Records shown:
____

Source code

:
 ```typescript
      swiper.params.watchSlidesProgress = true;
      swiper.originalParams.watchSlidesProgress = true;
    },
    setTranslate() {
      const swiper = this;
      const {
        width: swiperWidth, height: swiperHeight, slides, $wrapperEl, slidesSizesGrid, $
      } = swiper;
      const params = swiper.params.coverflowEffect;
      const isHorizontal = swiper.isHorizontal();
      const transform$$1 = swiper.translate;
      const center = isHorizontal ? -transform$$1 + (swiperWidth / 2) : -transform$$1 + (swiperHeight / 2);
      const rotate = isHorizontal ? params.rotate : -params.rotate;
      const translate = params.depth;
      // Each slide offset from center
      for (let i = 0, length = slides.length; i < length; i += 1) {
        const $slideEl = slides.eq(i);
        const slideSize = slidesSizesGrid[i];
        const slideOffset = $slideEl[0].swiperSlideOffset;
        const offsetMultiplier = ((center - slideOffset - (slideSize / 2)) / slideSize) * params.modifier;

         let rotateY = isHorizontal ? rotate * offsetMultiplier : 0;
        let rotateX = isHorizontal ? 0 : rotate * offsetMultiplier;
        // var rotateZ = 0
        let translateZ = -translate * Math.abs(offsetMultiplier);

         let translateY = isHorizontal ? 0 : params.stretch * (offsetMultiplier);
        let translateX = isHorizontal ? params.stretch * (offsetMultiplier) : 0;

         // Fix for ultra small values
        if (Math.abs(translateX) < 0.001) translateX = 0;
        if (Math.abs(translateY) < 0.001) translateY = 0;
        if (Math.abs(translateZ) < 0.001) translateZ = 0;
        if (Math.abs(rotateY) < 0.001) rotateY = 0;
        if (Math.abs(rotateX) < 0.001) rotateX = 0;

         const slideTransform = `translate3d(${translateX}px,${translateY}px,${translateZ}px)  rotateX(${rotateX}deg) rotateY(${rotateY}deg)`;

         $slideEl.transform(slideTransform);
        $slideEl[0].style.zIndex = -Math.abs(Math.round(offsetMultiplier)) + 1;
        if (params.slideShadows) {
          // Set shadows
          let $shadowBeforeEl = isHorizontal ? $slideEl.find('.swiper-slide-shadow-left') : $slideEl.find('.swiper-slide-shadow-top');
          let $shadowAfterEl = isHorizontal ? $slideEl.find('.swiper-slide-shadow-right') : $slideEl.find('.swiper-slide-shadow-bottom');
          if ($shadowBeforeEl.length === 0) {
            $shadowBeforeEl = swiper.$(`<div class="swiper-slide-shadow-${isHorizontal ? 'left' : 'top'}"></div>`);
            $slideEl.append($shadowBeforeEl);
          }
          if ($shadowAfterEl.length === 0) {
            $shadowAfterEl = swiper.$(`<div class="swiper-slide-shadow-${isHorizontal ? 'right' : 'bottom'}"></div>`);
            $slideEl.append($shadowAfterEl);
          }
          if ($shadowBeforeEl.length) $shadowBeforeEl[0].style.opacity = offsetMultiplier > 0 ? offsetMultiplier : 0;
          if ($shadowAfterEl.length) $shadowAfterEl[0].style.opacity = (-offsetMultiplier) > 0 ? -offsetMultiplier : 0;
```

____

The problem:
The string to find is "opacity"; copy every line of the listing that has it.

Response for this exercise:
          if ($shadowBeforeEl.length) $shadowBeforeEl[0].style.opacity = offsetMultiplier > 0 ? offsetMultiplier : 0;
          if ($shadowAfterEl.length) $shadowAfterEl[0].style.opacity = (-offsetMultiplier) > 0 ? -offsetMultiplier : 0;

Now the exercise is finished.